The term oncogene addiction, or “driver mutation” is pretty central to most of the exciting progress being made in drug development for prostate cancer. At the outset, unlike breast cancer, ~95% of men with prostate cancer achieve some sort of remission with simple androgen ablation. This can take the form of surgical castration (orchiectomy), or the same thing can be achieved (lowering the T level in the blood) through administration of gonadotropin hormone releasing hormone analogs. The best known of these is probably leuprolide, but the same thing happens with other analogs, be they agonists, or the more recently marketed antagonist, degarelix. Overall, there is probably little difference which one is used.

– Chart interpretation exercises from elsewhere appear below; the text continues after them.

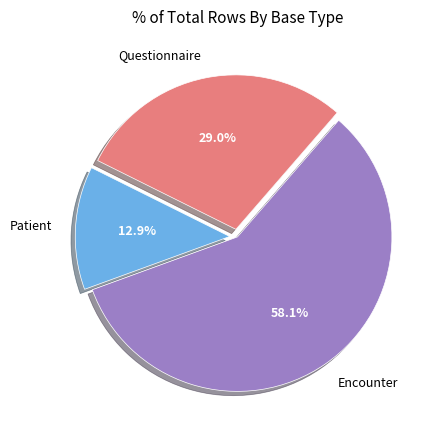

To the nearest percent, what is the average slice percentage?

33%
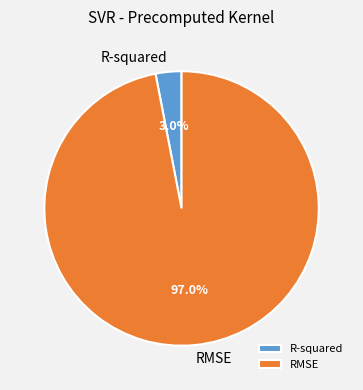

Between R-squared and RMSE, which is larger?

RMSE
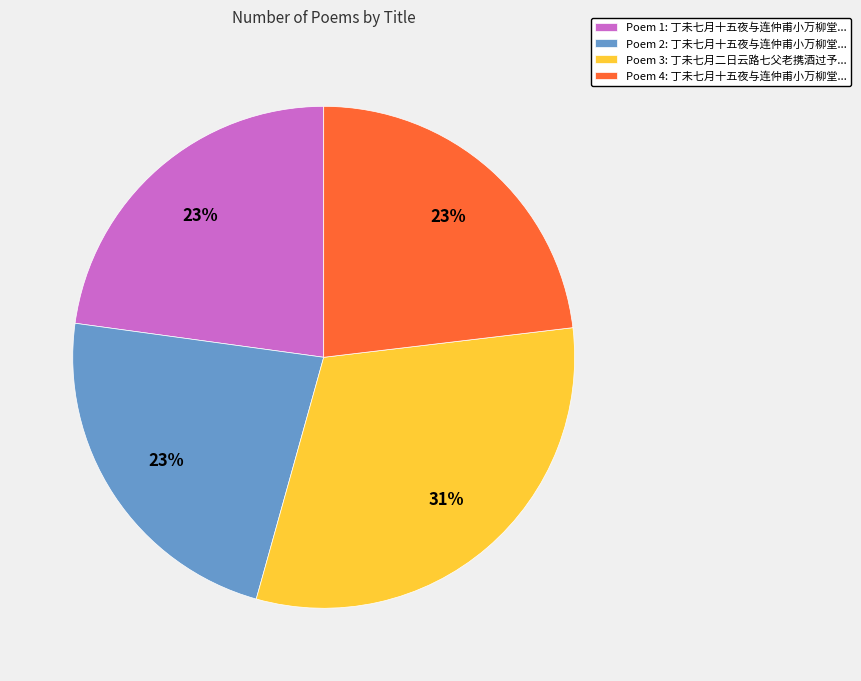

Combined, do Poem 3: 丁未七月二日云路七父老携酒过予... and Poem 4: 丁未七月十五夜与连仲甫小万柳堂... account for over 50%?

Yes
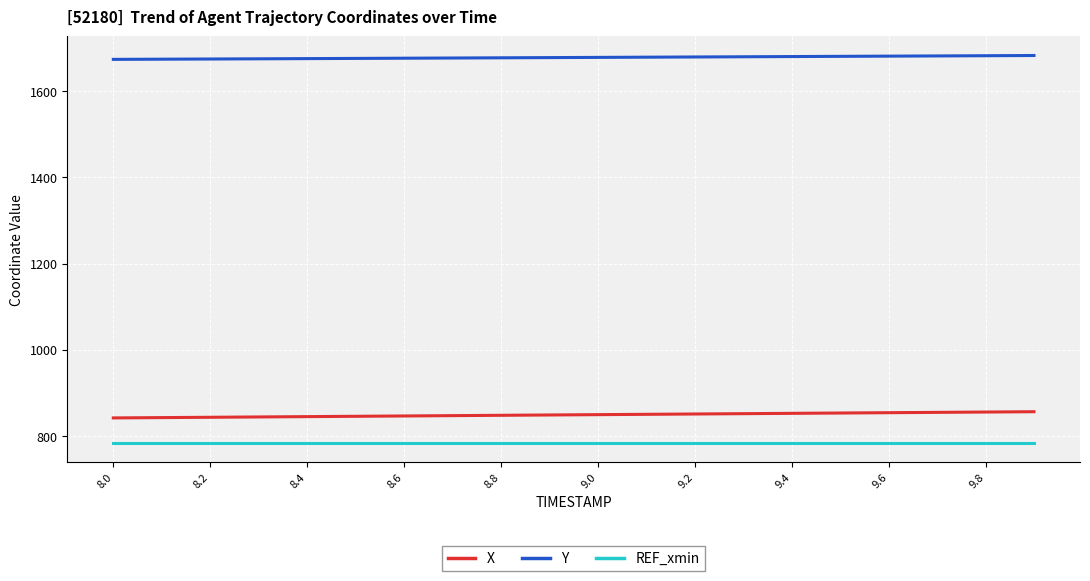

What is the greatest value displayed?

1683.0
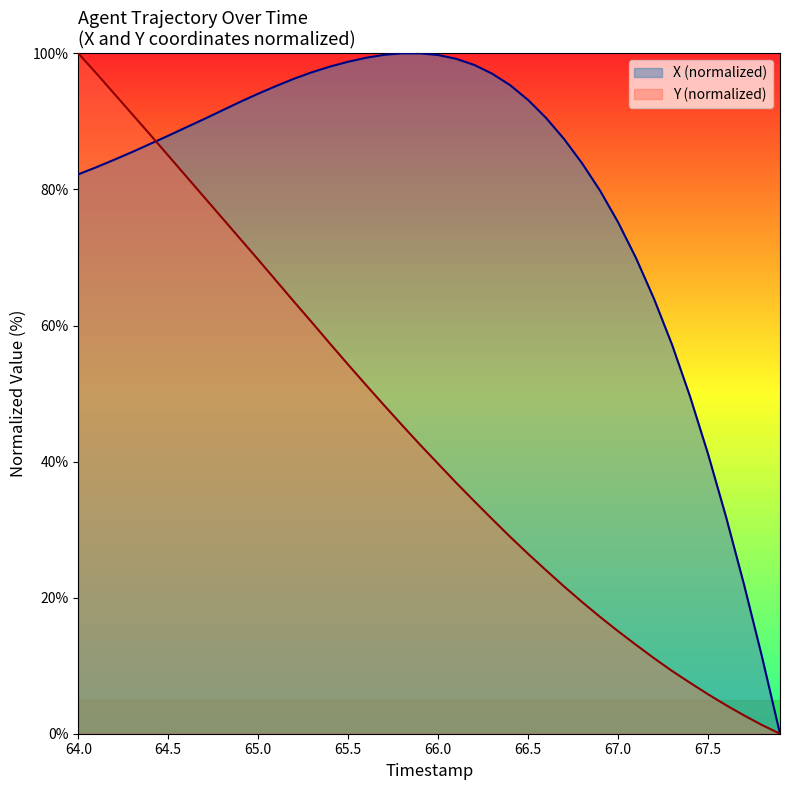

How many times do X and Y cross each other?

1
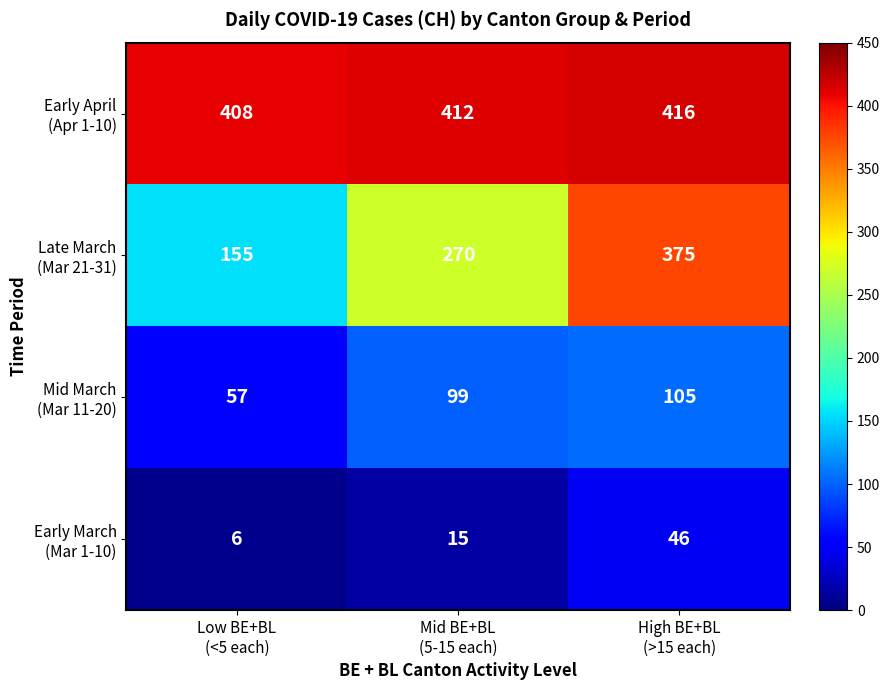

At how many categories does at least one series exceed 282?

3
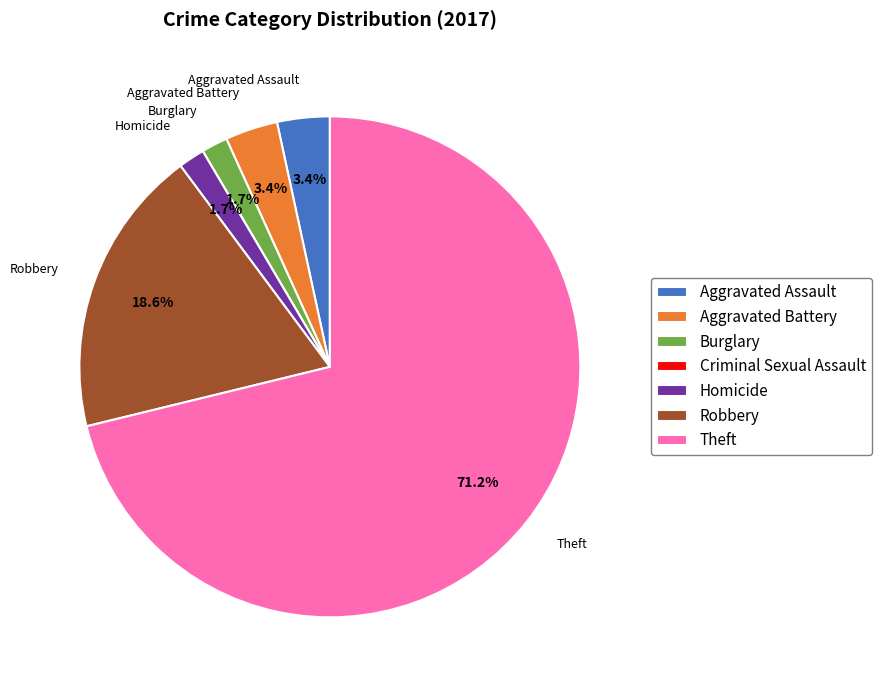

Does any single category account for the majority?

Yes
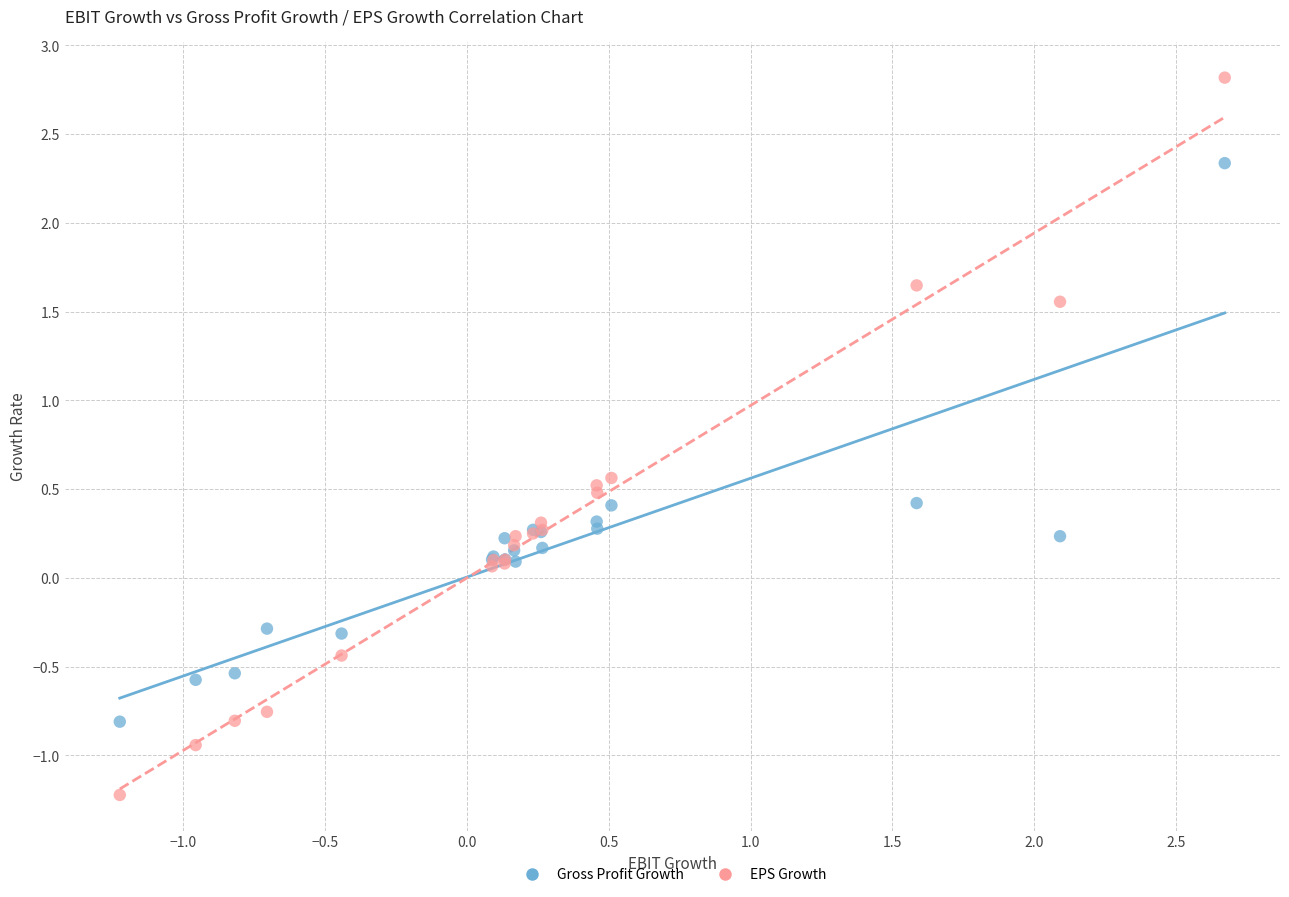

What are all the series names shown in the legend?

Gross Profit Growth, EPS Growth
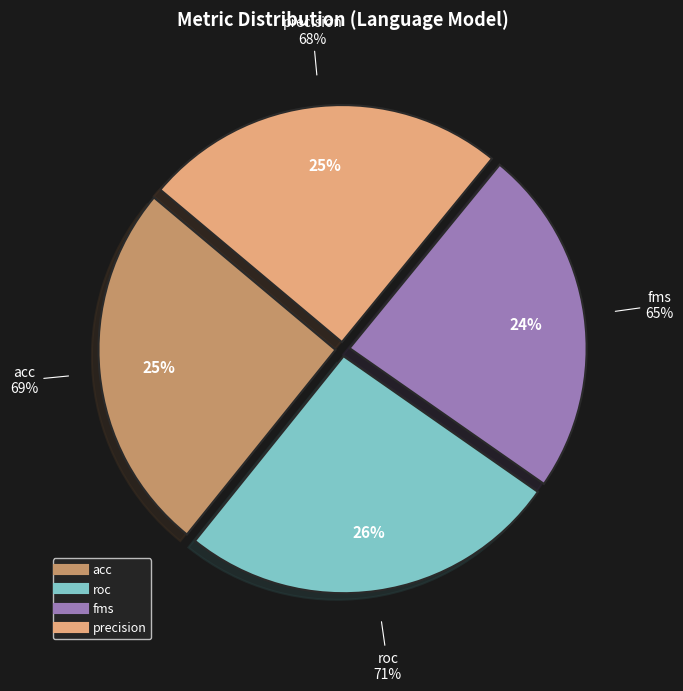

Does any single category account for the majority?

No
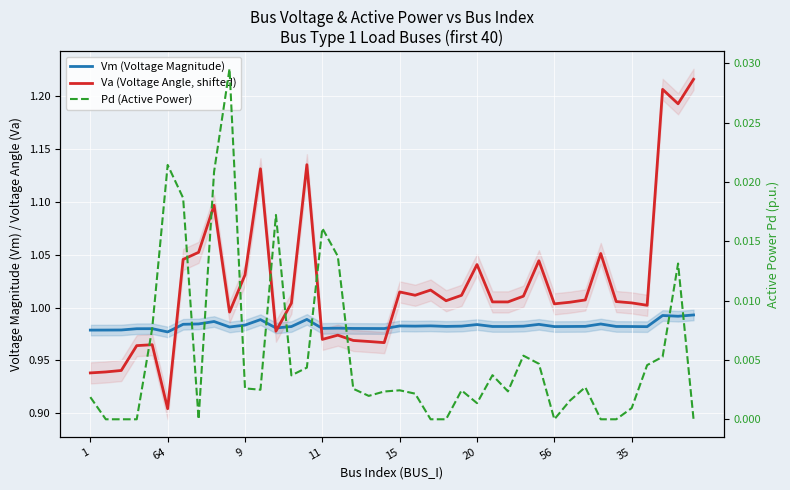

What is the value of the Va (Voltage Angle, shifted) point at the 5th from the left?

1.0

The newer drugs are all designed to further inhibit testosterone stimulation in other ways. Examples include the better androgen receptor blockers (AR) like MDV-3100 or ARN-509 which are improvements on the small molecule blockers initially developed like flutamide or the more commonly used bicalutamide. Still in the laboratory phase are potentially even better blockers like a small molecule called EPI-001 that exerts its action not through blocking androgen binding to its receptor, rather blocking the receptor itself from interacting with DNA in the nucleus or with other proteins. Clearly there are many other approaches to the AR that will eventually lead to newer and better drugs. Blocking the cancer cells from making their own testosterone as is done with abiraterone or TAK-700 is a good example. However, as Peter Nelson outlines in a lovely review article in the Journal of Clinical Oncology this week, additional mechanisms of resistance emerge. He has characterized this as different “states” of prostate cancer cell existence as shown in this figure from his publication:
Of course it is important to understand that even this level of complexity is far too simple. The feedback loops that are activated when AR is blocked, or when it is no longer active are many and varied and will require a great deal of further work. Already, trials are evaluating mtor inhibitors like temsirolimus in blocking some of these feedback loops. Nevertheless, it is great to see the increasing knowledge that will lead to suppression of prostate cancer in patients, and as I have often said, in this field if we can keep patients alive long enough to die of a heart attack or some other malady, we can claim it as a “cure”.